> _What you need to do_
Search the records for the string "Scarica", then copy each line where it appears.
□ □ □
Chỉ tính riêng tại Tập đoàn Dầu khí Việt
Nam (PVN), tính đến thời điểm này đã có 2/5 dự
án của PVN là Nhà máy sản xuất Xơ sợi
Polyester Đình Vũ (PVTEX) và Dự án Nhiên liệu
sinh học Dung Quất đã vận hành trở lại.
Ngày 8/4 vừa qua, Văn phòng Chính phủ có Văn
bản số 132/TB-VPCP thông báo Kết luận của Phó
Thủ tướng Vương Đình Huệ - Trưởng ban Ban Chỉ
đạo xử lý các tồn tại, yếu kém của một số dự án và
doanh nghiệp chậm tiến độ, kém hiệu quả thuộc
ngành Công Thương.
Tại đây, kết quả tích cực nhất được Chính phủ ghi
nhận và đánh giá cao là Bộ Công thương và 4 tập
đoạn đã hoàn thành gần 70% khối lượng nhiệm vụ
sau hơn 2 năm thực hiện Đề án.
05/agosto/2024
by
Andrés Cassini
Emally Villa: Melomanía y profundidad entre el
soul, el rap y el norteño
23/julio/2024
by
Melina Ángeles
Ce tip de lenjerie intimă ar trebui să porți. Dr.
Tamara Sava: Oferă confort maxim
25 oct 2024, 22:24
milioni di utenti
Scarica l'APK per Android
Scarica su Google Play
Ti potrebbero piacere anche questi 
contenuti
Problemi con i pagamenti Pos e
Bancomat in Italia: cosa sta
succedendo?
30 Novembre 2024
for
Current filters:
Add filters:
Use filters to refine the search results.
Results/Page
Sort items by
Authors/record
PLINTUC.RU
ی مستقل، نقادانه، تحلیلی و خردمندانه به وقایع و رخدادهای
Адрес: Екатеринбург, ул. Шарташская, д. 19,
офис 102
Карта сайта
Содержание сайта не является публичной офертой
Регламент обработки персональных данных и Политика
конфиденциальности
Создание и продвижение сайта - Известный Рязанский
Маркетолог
□ □ □
> _Solution for this problem_
Scarica l'APK per Android
Scarica su Google Play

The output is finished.